What is being asked: Repeat the data in full. No line may differ from the original.

Excerpts from a dataset

━━━━━━━━

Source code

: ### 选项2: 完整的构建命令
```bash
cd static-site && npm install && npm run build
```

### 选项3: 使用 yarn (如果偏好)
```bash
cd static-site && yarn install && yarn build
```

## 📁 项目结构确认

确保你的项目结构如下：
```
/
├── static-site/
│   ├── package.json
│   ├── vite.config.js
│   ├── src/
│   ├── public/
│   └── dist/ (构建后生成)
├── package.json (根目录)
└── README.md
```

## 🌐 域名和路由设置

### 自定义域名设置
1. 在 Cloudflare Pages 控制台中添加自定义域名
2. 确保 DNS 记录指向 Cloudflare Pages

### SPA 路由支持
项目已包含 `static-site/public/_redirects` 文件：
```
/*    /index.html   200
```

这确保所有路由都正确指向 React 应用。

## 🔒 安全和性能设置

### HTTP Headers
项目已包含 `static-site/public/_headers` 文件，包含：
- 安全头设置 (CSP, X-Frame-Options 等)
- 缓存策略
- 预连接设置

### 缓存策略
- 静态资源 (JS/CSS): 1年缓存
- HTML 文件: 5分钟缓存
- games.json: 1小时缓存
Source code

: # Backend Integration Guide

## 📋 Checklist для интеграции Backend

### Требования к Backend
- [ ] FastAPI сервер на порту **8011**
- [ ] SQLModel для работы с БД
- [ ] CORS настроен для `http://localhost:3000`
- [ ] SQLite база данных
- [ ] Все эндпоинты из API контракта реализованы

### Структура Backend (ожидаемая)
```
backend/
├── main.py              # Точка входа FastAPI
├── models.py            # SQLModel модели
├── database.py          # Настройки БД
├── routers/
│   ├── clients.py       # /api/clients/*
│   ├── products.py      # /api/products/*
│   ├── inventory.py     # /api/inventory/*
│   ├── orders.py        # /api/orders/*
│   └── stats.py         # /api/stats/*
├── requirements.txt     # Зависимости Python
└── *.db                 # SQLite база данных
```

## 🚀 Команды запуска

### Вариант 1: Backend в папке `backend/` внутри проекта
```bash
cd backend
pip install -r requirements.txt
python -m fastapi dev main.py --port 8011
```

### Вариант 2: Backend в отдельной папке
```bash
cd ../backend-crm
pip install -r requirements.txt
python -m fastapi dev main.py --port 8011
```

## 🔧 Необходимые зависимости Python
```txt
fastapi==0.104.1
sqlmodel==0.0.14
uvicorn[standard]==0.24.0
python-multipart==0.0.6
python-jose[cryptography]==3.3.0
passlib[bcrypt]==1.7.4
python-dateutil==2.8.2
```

━━━━━━━━

Answer section:
Source code

: ### 选项2: 完整的构建命令
```bash
cd static-site && npm install && npm run build
```

### 选项3: 使用 yarn (如果偏好)
```bash
cd static-site && yarn install && yarn build
```

## 📁 项目结构确认

确保你的项目结构如下：
```
/
├── static-site/
│   ├── package.json
│   ├── vite.config.js
│   ├── src/
│   ├── public/
│   └── dist/ (构建后生成)
├── package.json (根目录)
└── README.md
```

## 🌐 域名和路由设置

### 自定义域名设置
1. 在 Cloudflare Pages 控制台中添加自定义域名
2. 确保 DNS 记录指向 Cloudflare Pages

### SPA 路由支持
项目已包含 `static-site/public/_redirects` 文件：
```
/*    /index.html   200
```

这确保所有路由都正确指向 React 应用。

## 🔒 安全和性能设置

### HTTP Headers
项目已包含 `static-site/public/_headers` 文件，包含：
- 安全头设置 (CSP, X-Frame-Options 等)
- 缓存策略
- 预连接设置

### 缓存策略
- 静态资源 (JS/CSS): 1年缓存
- HTML 文件: 5分钟缓存
- games.json: 1小时缓存
Source code

: # Backend Integration Guide

## 📋 Checklist для интеграции Backend

### Требования к Backend
- [ ] FastAPI сервер на порту **8011**
- [ ] SQLModel для работы с БД
- [ ] CORS настроен для `http://localhost:3000`
- [ ] SQLite база данных
- [ ] Все эндпоинты из API контракта реализованы

### Структура Backend (ожидаемая)
```
backend/
├── main.py              # Точка входа FastAPI
├── models.py            # SQLModel модели
├── database.py          # Настройки БД
├── routers/
│   ├── clients.py       # /api/clients/*
│   ├── products.py      # /api/products/*
│   ├── inventory.py     # /api/inventory/*
│   ├── orders.py        # /api/orders/*
│   └── stats.py         # /api/stats/*
├── requirements.txt     # Зависимости Python
└── *.db                 # SQLite база данных
```

## 🚀 Команды запуска

### Вариант 1: Backend в папке `backend/` внутри проекта
```bash
cd backend
pip install -r requirements.txt
python -m fastapi dev main.py --port 8011
```

### Вариант 2: Backend в отдельной папке
```bash
cd ../backend-crm
pip install -r requirements.txt
python -m fastapi dev main.py --port 8011
```

## 🔧 Необходимые зависимости Python
```txt
fastapi==0.104.1
sqlmodel==0.0.14
uvicorn[standard]==0.24.0
python-multipart==0.0.6
python-jose[cryptography]==3.3.0
passlib[bcrypt]==1.7.4
python-dateutil==2.8.2
```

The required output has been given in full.